Riguardo infine la catechesi degli adulti, è vissuta come una tappa obbligata perché “mezzo” per accedere al matrimonio? Uno stacco da recuperare con una full immersion? Quali passi sarebbero opportuni per rendere la catechesi qualcosa di permanente nella vita cristiana?C’è un fattore positivo da segnalare: in diocesi abbiamo una percentuale molto alta di adulti che chiedono di prendere parte al cammino catecumenale non avendo in vista il matrimonio. Chiedono la Confermazione perché lo vogliono, lo desiderano. Lo scoglio sta nel non rendere quell’uno/due anni di preparazione una semplice parentesi. Il passaggio – che già sta avvenendo – sta nel lavorare molto sulle motivazioni di queste persone, che chiedono il sacramento per un proprio convincimento e desiderio, per avere un incontro maggiore con Cristo. Fare leva su questa cosa per fare in modo che proseguano poi come esperienza di vita all’interno della loro comunità cristiana, che diventino testimoni di Dio nel mondo.È vero anche che molte volte non facciamo proposte.
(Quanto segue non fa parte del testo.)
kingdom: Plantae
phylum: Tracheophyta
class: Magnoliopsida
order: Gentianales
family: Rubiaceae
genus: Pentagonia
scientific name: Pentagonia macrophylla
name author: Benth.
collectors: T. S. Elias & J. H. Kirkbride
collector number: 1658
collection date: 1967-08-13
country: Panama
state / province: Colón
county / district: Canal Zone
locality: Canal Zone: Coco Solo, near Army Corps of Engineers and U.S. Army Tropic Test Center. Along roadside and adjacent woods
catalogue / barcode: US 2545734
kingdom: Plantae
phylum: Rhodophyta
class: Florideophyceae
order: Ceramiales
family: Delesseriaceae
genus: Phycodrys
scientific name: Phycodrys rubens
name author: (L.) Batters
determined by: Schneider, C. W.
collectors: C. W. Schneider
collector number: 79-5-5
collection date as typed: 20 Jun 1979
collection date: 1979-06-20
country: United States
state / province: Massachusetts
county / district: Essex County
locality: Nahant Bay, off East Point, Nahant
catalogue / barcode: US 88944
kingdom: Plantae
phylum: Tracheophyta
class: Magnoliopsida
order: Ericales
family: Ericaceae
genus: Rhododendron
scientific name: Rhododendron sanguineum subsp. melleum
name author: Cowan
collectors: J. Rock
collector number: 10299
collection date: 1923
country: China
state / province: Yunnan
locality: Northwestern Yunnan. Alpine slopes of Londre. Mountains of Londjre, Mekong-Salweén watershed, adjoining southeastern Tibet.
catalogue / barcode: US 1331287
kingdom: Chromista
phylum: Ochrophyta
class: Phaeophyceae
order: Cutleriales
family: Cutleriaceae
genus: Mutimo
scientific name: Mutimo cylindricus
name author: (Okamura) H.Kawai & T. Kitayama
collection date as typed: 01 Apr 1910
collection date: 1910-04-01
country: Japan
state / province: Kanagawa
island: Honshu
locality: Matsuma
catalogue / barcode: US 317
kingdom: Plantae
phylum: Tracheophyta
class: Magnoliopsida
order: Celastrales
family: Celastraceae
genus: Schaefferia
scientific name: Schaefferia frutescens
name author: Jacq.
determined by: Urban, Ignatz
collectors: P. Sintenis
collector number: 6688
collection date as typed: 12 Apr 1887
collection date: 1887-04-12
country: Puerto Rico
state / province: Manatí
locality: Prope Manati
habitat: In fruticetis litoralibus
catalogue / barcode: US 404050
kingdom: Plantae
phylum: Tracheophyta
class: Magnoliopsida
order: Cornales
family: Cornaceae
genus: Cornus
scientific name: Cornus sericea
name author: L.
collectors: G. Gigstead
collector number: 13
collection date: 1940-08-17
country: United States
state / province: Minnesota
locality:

Abbiamo queste persone motivate su cui potremmo lavorare e quando arriva il momento più bello, in cui potremmo chiedere loro di vivere più intensamente all’interno della comunità…noi non proponiamo niente. Questo non vale solo per gli adulti ma anche per i ragazzi del postcresima. Su questi ultimi i numeri in diocesi sono molto buoni, ma potrebbe essere fatto molto di più con loro e per loro. Siccome non si riescono più a fare proposte all’interno dei paesi – che spesso sono piccoli – è necessario iniziare a ragionare più in grande, unendosi e collaborando interparrocchialmente.